[RECORDS FOR THE TASK Boundary: Start]

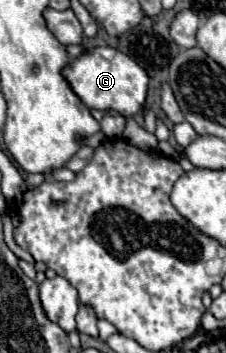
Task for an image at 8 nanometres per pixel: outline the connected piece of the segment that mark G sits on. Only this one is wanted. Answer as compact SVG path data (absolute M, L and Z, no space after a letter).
M96 47L92 53L84 53L82 57L74 59L64 69L64 77L68 79L72 91L90 109L114 109L124 117L134 117L144 109L150 77L146 75L146 71L142 71L142 67L138 67L138 63L134 63L134 59L130 59L122 51L116 51L112 47Z

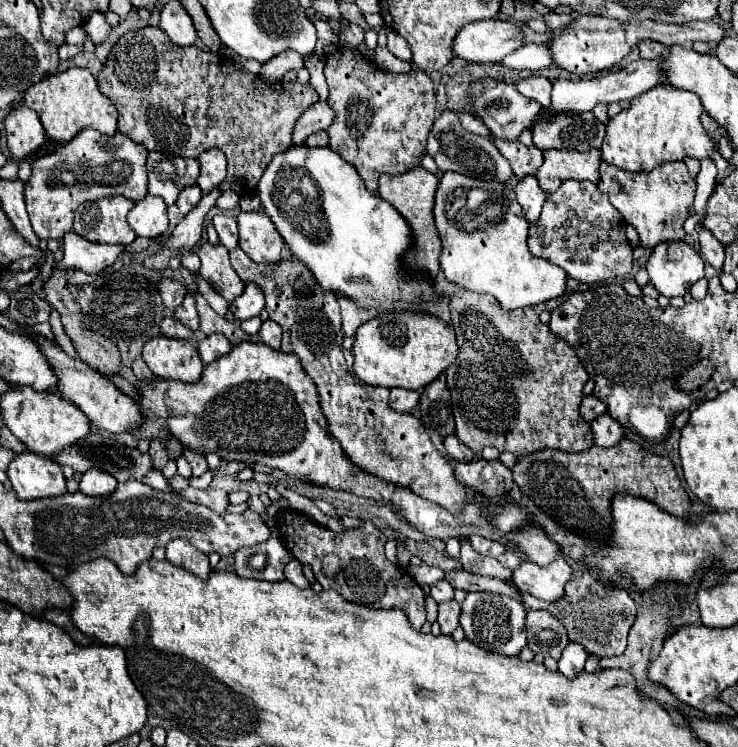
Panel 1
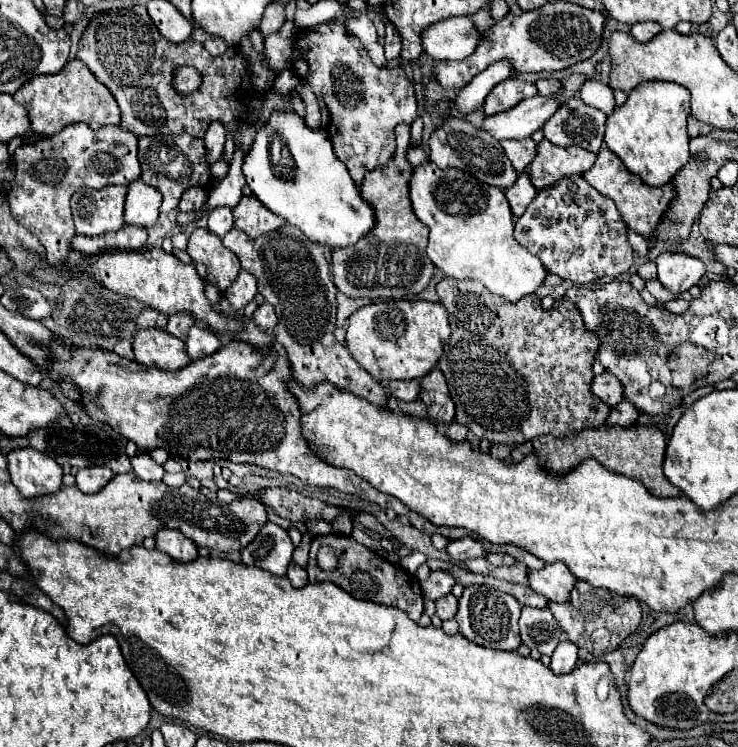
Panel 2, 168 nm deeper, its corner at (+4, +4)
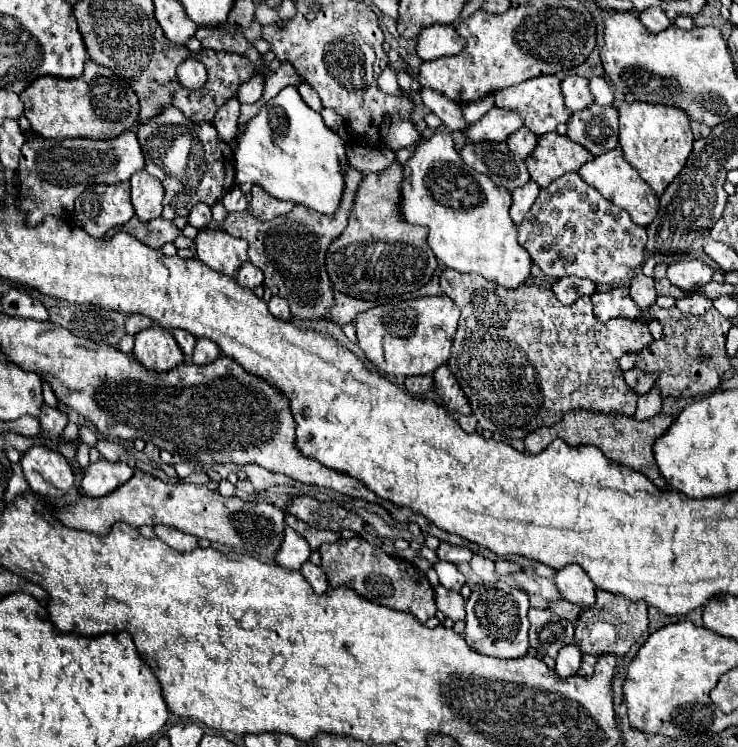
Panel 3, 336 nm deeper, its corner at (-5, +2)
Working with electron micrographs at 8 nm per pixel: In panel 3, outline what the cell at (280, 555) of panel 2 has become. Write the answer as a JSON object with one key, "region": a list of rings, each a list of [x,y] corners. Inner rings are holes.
{"region":[[[286,527],[284,543],[276,553],[276,563],[286,569],[300,569],[304,561],[310,557],[310,545],[304,537],[300,537],[294,529]]]}

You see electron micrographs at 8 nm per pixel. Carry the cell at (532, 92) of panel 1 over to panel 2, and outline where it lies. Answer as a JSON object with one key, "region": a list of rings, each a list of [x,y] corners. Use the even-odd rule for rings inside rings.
{"region":[[[537,79],[535,81],[539,95],[555,95],[559,91],[559,85],[561,85],[559,79]]]}

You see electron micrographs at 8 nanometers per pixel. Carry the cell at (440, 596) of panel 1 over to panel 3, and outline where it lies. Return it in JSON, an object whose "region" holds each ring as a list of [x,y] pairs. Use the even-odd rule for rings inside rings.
{"region":[[[438,561],[434,563],[434,571],[440,579],[440,583],[446,587],[446,589],[452,589],[452,591],[460,591],[460,587],[466,583],[464,575],[458,571],[456,565],[452,563],[446,563],[446,561]]]}

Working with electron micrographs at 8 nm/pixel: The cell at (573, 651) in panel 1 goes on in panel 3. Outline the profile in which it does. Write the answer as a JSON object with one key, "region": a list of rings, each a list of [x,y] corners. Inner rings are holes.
{"region":[[[566,645],[560,649],[556,657],[556,673],[558,677],[570,677],[578,671],[582,661],[582,651],[576,645]]]}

[RECORDS FOR THE TASK Boundary: End]

-- INSTRUCTIONS TO FOLLOW --
Would you restate word for word every line from the one holding "Working with electron micrographs at 8 nm/pixel: The" to the end of the entries, both ends included?

-- WRITTEN SOLUTION --
Working with electron micrographs at 8 nm/pixel: The cell at (573, 651) in panel 1 goes on in panel 3. Outline the profile in which it does. Write the answer as a JSON object with one key, "region": a list of rings, each a list of [x,y] corners. Inner rings are holes.
{"region":[[[566,645],[560,649],[556,657],[556,673],[558,677],[570,677],[578,671],[582,661],[582,651],[576,645]]]}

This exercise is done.